**Source document**

From K's point of view, an Excel spreadsheet is a matrix, every cell of which is either null, a value, or a formula. Suppose we had the following sheet S:

 A B C 1 100 200 =A1+B1 2 300 400 =A2+B2 3 =A1+A2 =B1+B2 =C1+C2

The C column contains row totals, and row 3 contains column totals. C3 is the grand total.

Now suppose that we had, in a database somewhere, a table T with the following contents:

 Sheet Col Row Value 1 A 1 100 1 B 1 200 1 A 2 300 1 B 2 400 2 A 2 101 : : : :

We imagine writing a loop over the distinct values of T.Sheet. On each iteration, select four rows from T and plug the T.Values into the appropriate T.Rows and T.Cols of S. Then let S recalculate. Then retrieve the results from S and insert them into the table R:

 Sheet Col Row Value 1 A 3 400 1 B 3 600 1 C 1 300 1 C 2 700 1 C 3 1000 : : : :

Suppose that T contains the input data for a large number of sheets, say a million. Then clearly this procedure is very inefficient. Instead, imagine the input-cells of S to be vectors. So, for example, A1 is a vector of length one million, beginning 100 101 102 103 .. .

**Dataset rows**
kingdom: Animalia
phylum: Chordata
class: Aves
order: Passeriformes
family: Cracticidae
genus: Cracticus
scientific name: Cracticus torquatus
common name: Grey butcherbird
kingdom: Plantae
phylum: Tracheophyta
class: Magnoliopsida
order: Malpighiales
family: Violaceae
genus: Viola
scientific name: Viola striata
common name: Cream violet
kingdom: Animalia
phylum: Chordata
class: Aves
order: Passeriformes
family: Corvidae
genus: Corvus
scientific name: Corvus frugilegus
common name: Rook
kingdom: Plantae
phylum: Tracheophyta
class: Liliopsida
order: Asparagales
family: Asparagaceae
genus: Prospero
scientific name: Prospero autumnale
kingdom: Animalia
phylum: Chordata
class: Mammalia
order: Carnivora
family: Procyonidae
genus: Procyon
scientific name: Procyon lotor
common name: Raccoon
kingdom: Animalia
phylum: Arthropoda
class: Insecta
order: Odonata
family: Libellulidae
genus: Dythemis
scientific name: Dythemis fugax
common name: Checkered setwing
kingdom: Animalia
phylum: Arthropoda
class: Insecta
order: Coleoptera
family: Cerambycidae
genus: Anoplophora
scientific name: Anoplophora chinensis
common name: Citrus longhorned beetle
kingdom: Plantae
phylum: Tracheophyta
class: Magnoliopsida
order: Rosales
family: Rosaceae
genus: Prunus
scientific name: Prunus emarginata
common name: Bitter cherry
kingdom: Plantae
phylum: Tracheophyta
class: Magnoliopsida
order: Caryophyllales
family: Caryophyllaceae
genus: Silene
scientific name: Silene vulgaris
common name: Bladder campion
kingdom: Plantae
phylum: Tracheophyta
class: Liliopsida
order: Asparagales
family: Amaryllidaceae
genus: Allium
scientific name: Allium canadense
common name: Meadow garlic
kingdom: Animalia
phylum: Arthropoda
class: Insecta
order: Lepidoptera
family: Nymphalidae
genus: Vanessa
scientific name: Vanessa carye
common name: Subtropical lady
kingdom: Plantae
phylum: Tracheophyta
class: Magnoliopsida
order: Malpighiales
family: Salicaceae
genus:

**Work to complete**
Repeat the spreadsheet passage word for word, from "Suppose that T" up to and including "102 103 .. .".

**Exercise response**
Suppose that T contains the input data for a large number of sheets, say a million. Then clearly this procedure is very inefficient. Instead, imagine the input-cells of S to be vectors. So, for example, A1 is a vector of length one million, beginning 100 101 102 103 .. .